How to load local file in sc.textFile, instead of HDFS
I'm following the great spark tutorial
so i'm trying at 46m:00s to load the README.md
but fail to what i'm doing is this:
$ sudo docker run -i -t -h sandbox sequenceiq/spark:1.1.0 /etc/bootstrap.sh -bash
bash-4.1# cd /usr/local/spark-1.1.0-bin-hadoop2.4
bash-4.1# ls README.md
README.md
bash-4.1# ./bin/spark-shell
scala> val f = sc.textFile("README.md")
14/12/04 12:11:14 INFO storage.MemoryStore: ensureFreeSpace(164073) called with curMem=0, maxMem=278302556
14/12/04 12:11:14 INFO storage.MemoryStore: Block broadcast_0 stored as values in memory (estimated size 160.2 KB, free 265.3 MB)
f: org.apache.spark.rdd.RDD[String] = README.md MappedRDD[1] at textFile at <console>:12
scala> val wc = f.flatMap(l => l.split(" ")).map(word => (word, 1)).reduceByKey(_ + _)

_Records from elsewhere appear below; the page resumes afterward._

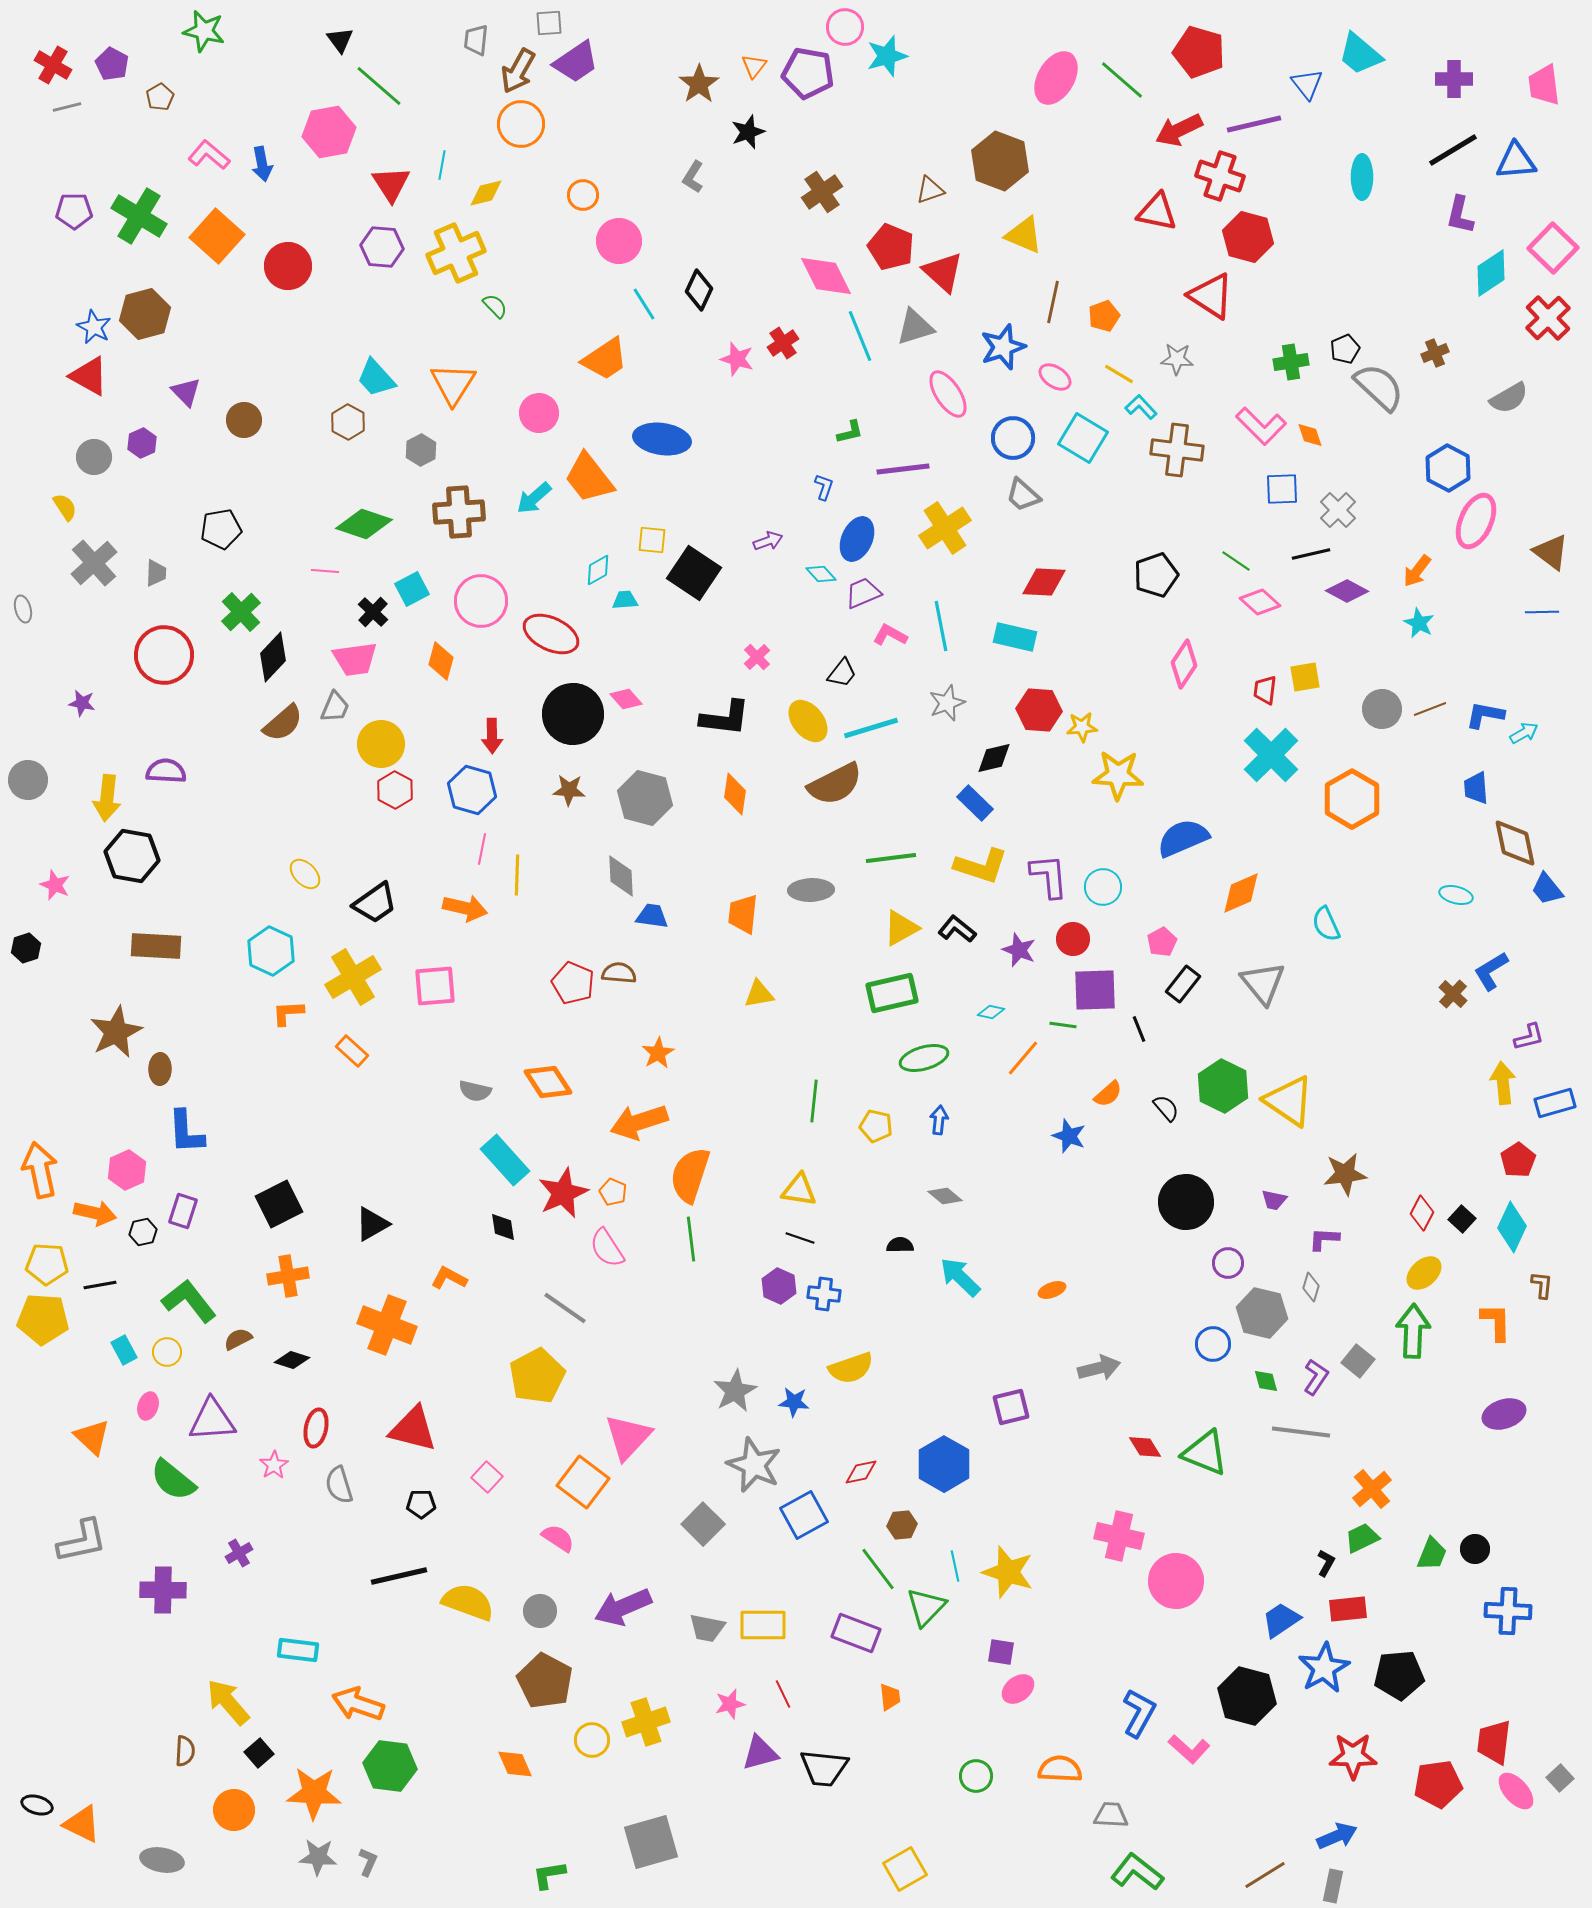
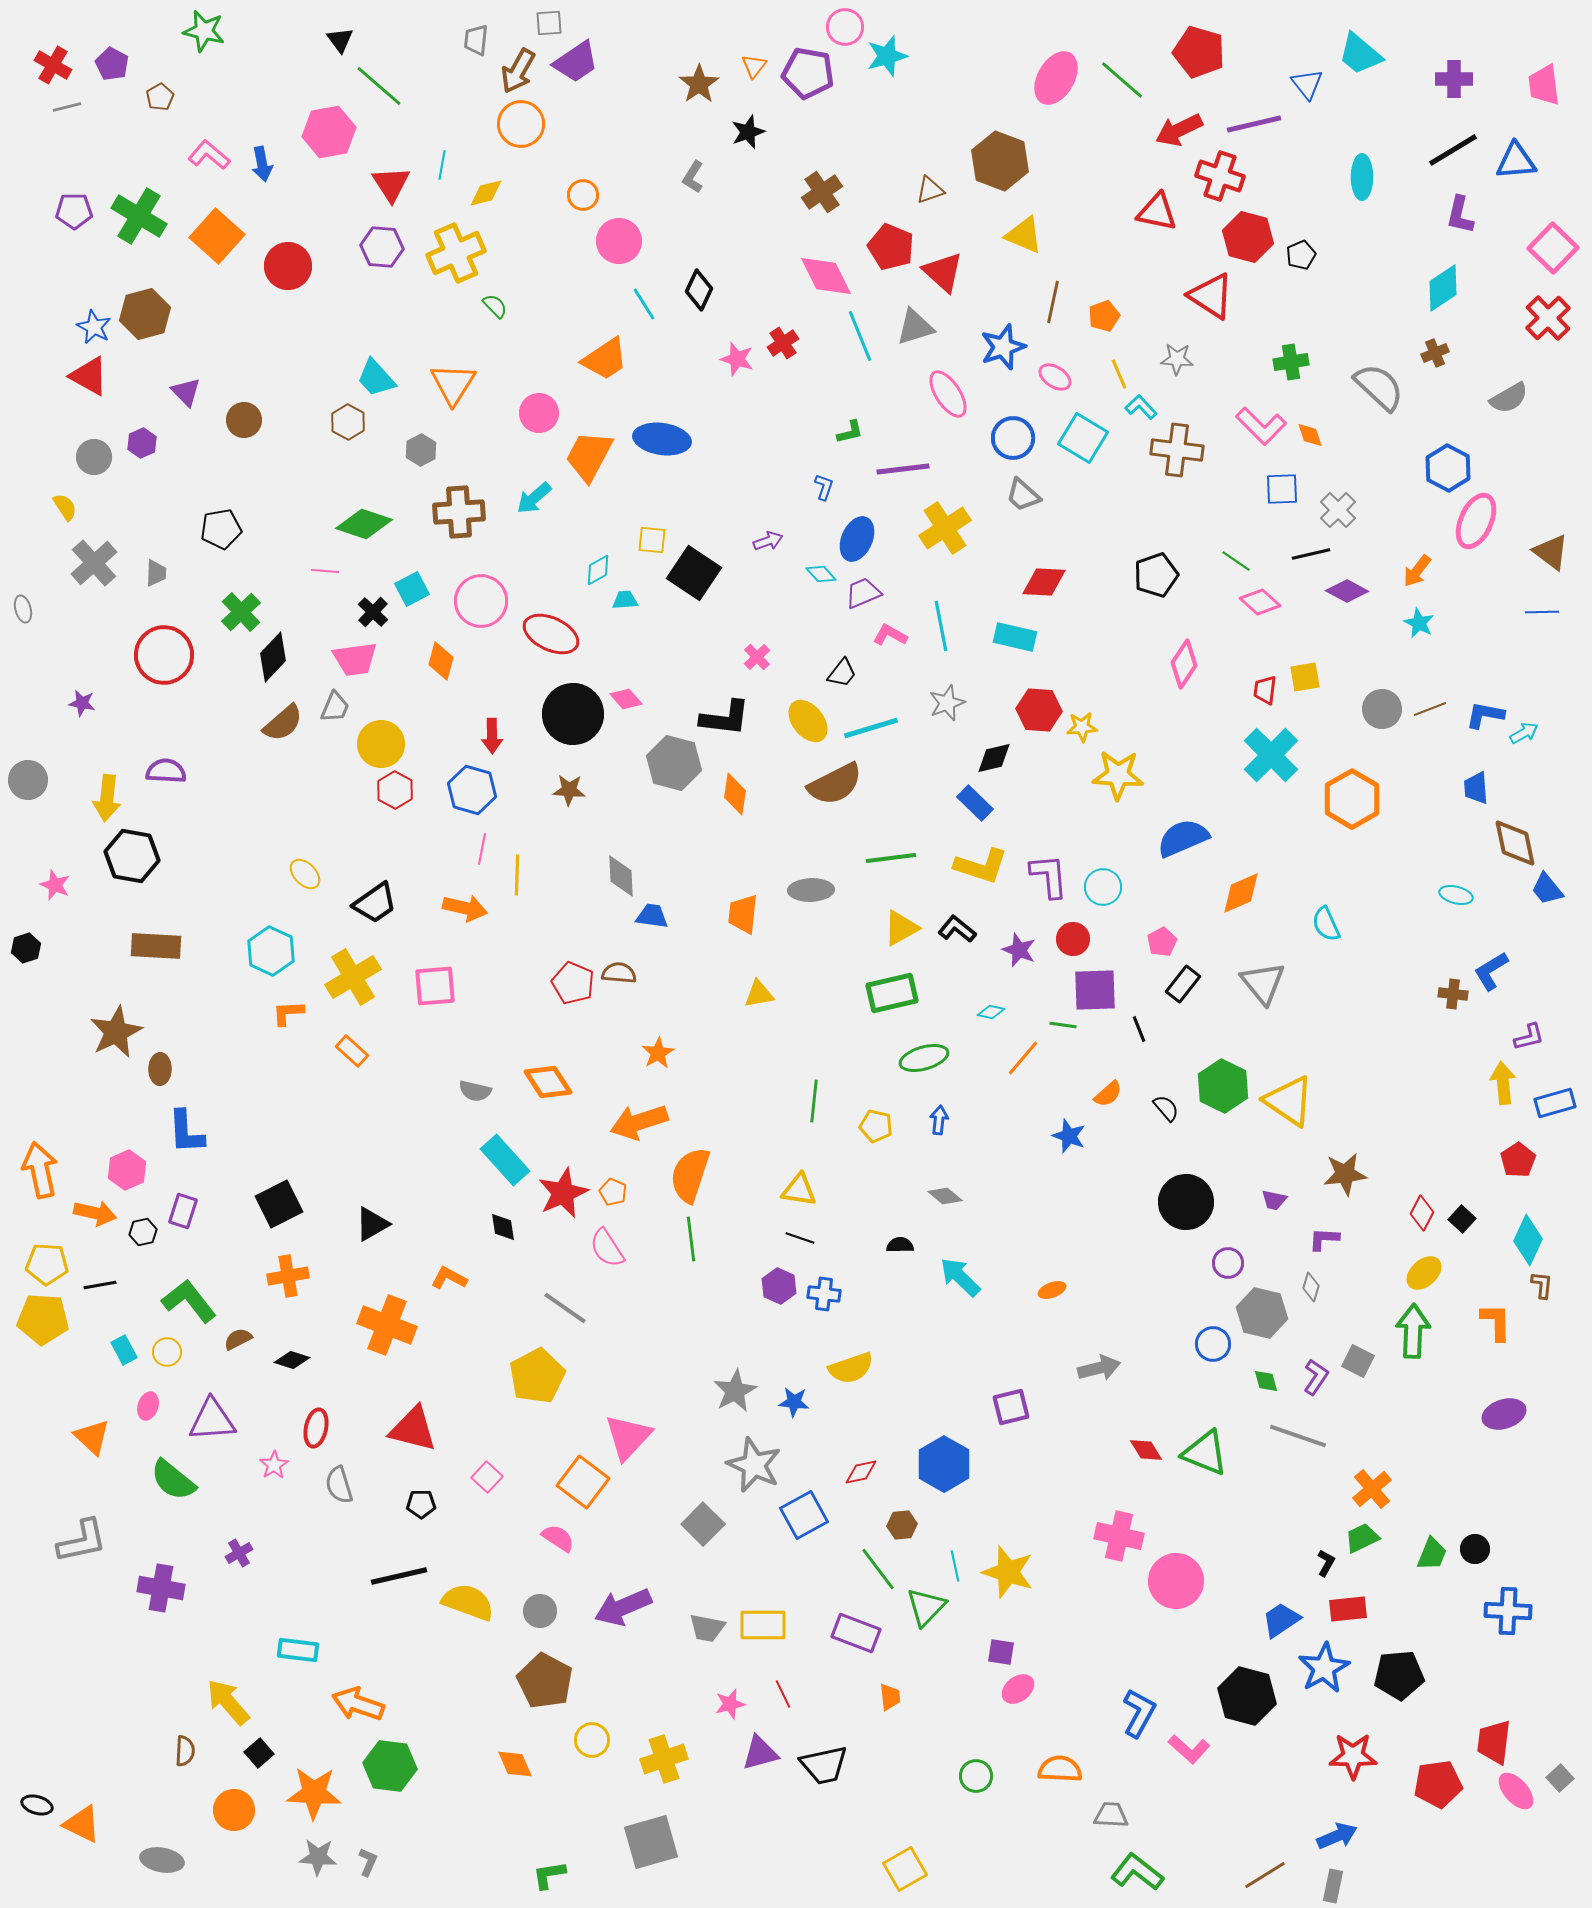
cyan diamond at (1491, 273): moved 48 px left, 15 px down
black pentagon at (1345, 349): moved 44 px left, 94 px up
yellow line at (1119, 374): rotated 36 degrees clockwise
orange trapezoid at (589, 478): moved 22 px up; rotated 66 degrees clockwise
gray hexagon at (645, 798): moved 29 px right, 35 px up
brown cross at (1453, 994): rotated 36 degrees counterclockwise
cyan diamond at (1512, 1227): moved 16 px right, 13 px down
gray square at (1358, 1361): rotated 12 degrees counterclockwise
gray line at (1301, 1432): moved 3 px left, 4 px down; rotated 12 degrees clockwise
red diamond at (1145, 1447): moved 1 px right, 3 px down
purple cross at (163, 1590): moved 2 px left, 2 px up; rotated 9 degrees clockwise
yellow cross at (646, 1722): moved 18 px right, 37 px down
black trapezoid at (824, 1768): moved 3 px up; rotated 18 degrees counterclockwise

org.apache.hadoop.mapred.InvalidInputException: Input path does not exist: hdfs://sandbox:9000/user/root/README.md
at org.apache.hadoop.mapred.FileInputFormat.singleThreadedListStatus(FileInputFormat.java:285)
how can I load that README.md
?
Solution 1:
Try explicitly specify sc.textFile("file:///path to the file/")
. The error occurs when Hadoop environment is set.
SparkContext.textFile internally calls org.apache.hadoop.mapred.FileInputFormat.getSplits
, which in turn uses org.apache.hadoop.fs.getDefaultUri
if schema is absent. This method reads "fs.defaultFS" parameter of Hadoop conf. If you set HADOOP_CONF_DIR environment variable, the parameter is usually set as "hdfs://..."; otherwise "file://".
Solution 2:
gonbe's answer is excellent. But still I want to mention that file:///
= ~/../../
, not $SPARK_HOME
. Hope this could save some time for newbs like me.
Solution 3:
While Spark supports loading files from the local filesystem, it requires that the files are available at the same path on all nodes in your cluster.
Some network filesystems, like NFS, AFS, and MapR’s NFS layer, are exposed to the user as a regular filesystem.
If your data is already in one of these systems, then you can use it as an input by just specifying a file:// path; Spark will handle it as long as the filesystem is mounted at the same path on each node. Every node needs to have the same path
rdd = sc.textFile("file:///path/to/file")
If your file isn’t already on all nodes in the cluster, you can load it locally on the driver without going through Spark and then call parallelize to distribute the contents to workers
Take care to put file:// in front and the use of "/" or "\" according to OS.
Solution 4:
Attention:
Make sure that you run spark in local mode when you load data from local(sc.textFile("file:///path to the file/")
) or you will get error like this Caused by: java.io.FileNotFoundException: File file:/data/sparkjob/config2.properties does not exist
.
Becasuse executors which run on different workers will not find this file in it's local path.
Solution 5:
If the file is located in your Spark master node (e.g., in case of using AWS EMR), then launch the spark-shell in local mode first.
$ spark-shell --master=local
scala> val df = spark.read.json("file:///usr/lib/spark/examples/src/main/resources/people.json")
df: org.apache.spark.sql.DataFrame = [age: bigint, name: string]
scala> df.show()
+----+-------+
| age| name|
+----+-------+
|null|Michael|
| 30| Andy|
| 19| Justin|
+----+-------+
Alternatively, you can first copy the file to HDFS from the local file system and then launch Spark in its default mode (e.g., YARN in case of using AWS EMR) to read the file directly.
$ hdfs dfs -mkdir -p /hdfs/spark/examples
$ hadoop fs -put /usr/lib/spark/examples/src/main/resources/people.json /hdfs/spark/examples
$ hadoop fs -ls /hdfs/spark/examples
Found 1 items
-rw-r--r-- 1 hadoop hadoop 73 2017-05-01 00:49 /hdfs/spark/examples/people.json
$ spark-shell
scala> val df = spark.read.json("/hdfs/spark/examples/people.json")
df: org.apache.spark.sql.DataFrame = [age: bigint, name: string]
scala> df.show()
+----+-------+
| age| name|
+----+-------+
|null|Michael|
| 30| Andy|
| 19| Justin|
+----+-------+